AIM —
Write out every item again, swapping "collection date" for "date of collection" and changing nothing else. Leave the pictures out of the answer.

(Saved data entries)
────
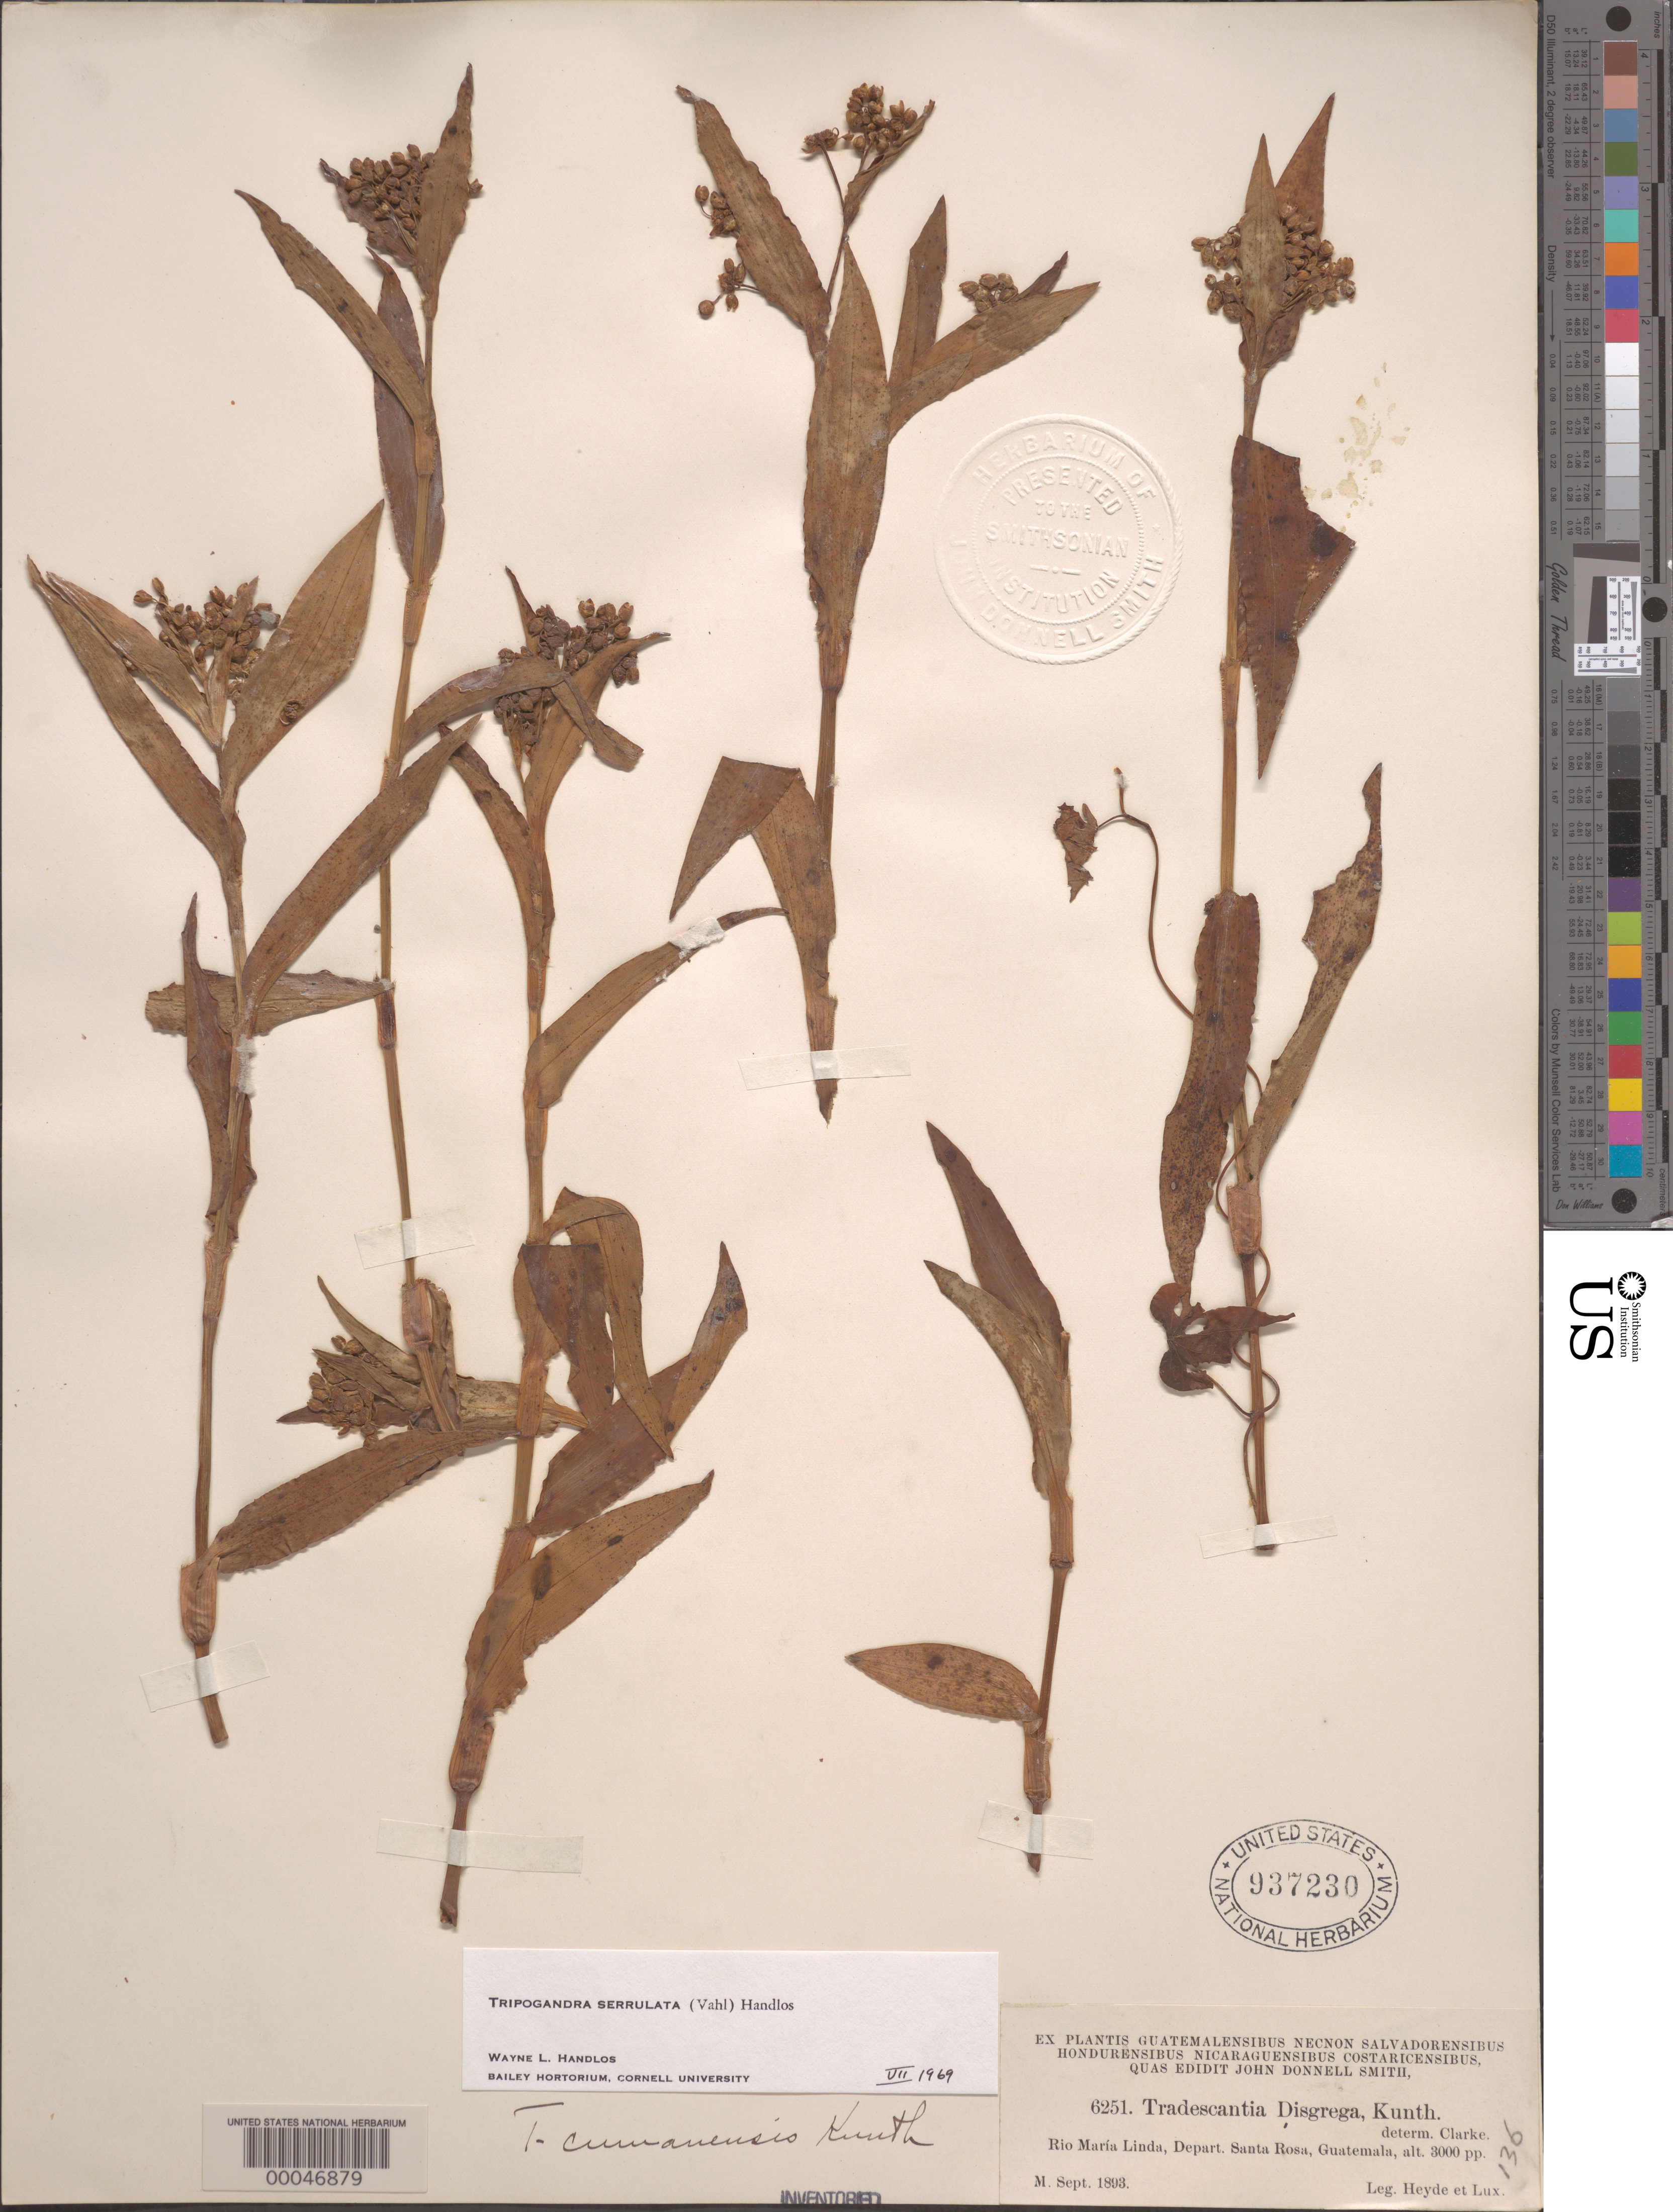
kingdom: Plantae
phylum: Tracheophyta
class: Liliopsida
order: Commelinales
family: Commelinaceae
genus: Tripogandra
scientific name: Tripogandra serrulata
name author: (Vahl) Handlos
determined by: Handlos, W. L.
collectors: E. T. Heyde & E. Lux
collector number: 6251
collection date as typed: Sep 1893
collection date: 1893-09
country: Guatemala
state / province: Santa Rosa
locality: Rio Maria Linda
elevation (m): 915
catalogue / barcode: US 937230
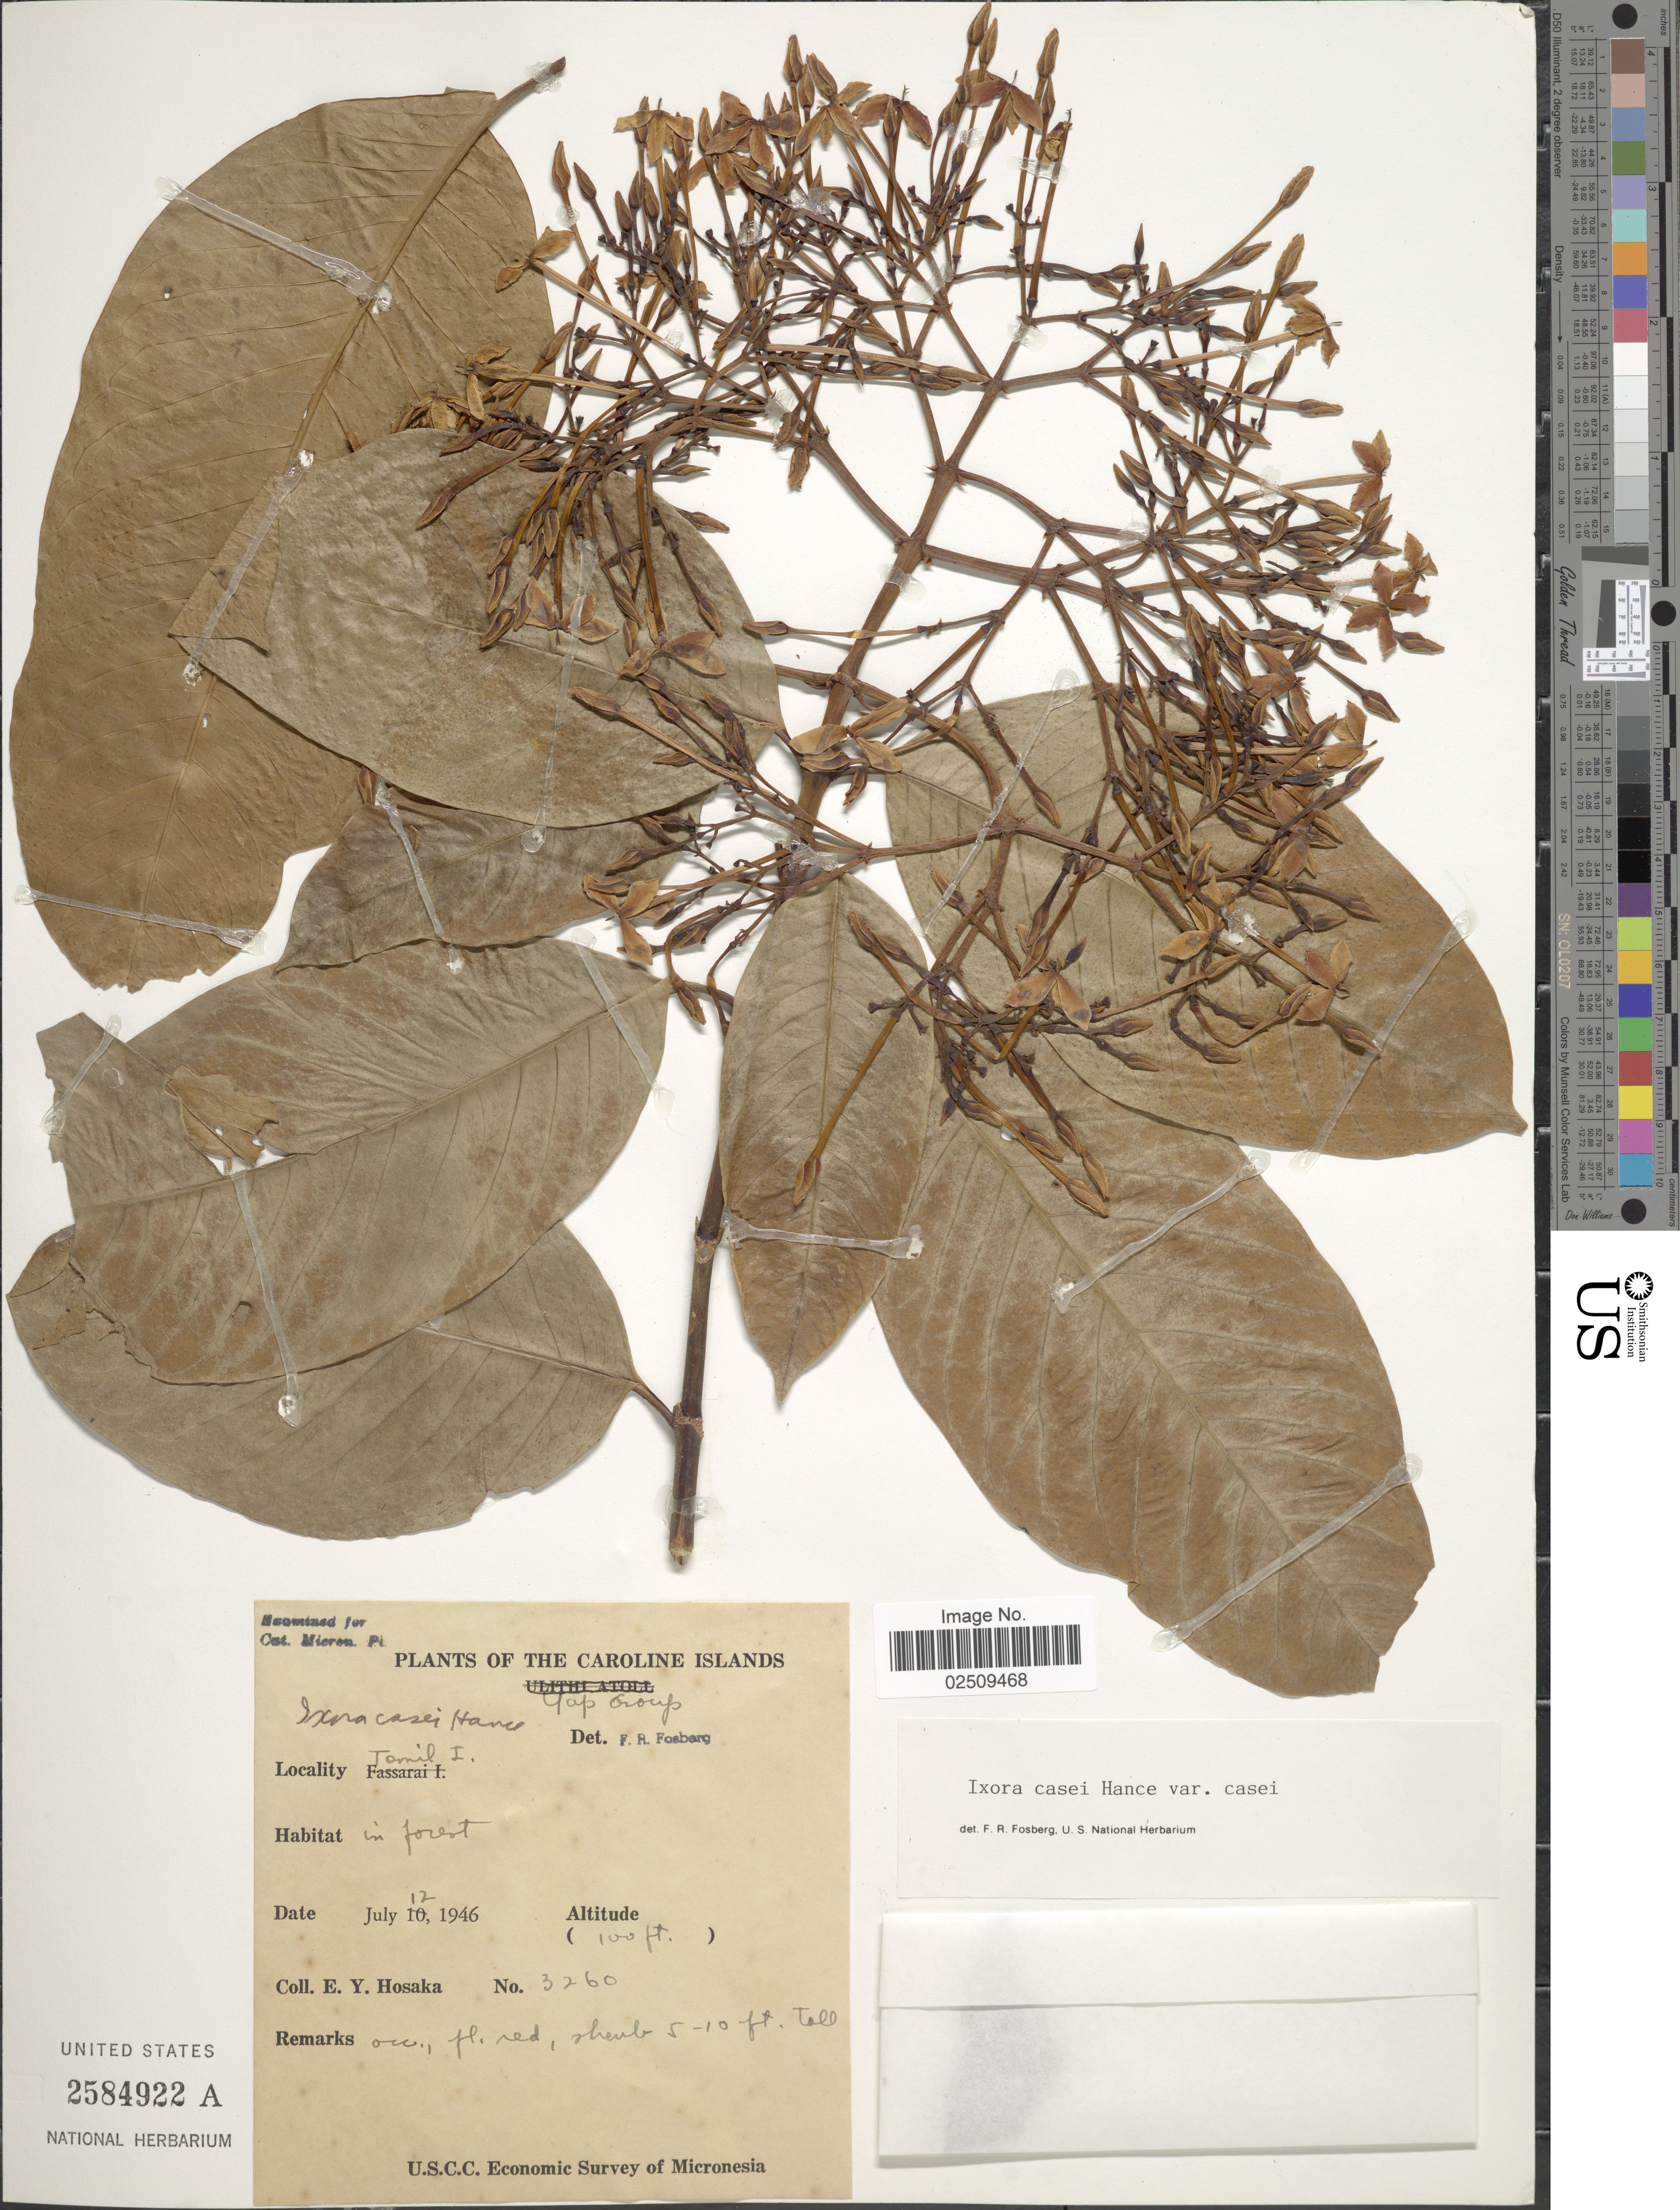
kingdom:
────
RESPONSE TO THE EXERCISE —
kingdom: Plantae
phylum: Tracheophyta
class: Liliopsida
order: Commelinales
family: Commelinaceae
genus: Tripogandra
scientific name: Tripogandra serrulata
name author: (Vahl) Handlos
determined by: Handlos, W. L.
collectors: E. T. Heyde & E. Lux
collector number: 6251
date of collection as typed: Sep 1893
date of collection: 1893-09
country: Guatemala
state / province: Santa Rosa
locality: Rio Maria Linda
elevation (m): 915
catalogue / barcode: US 937230
kingdom:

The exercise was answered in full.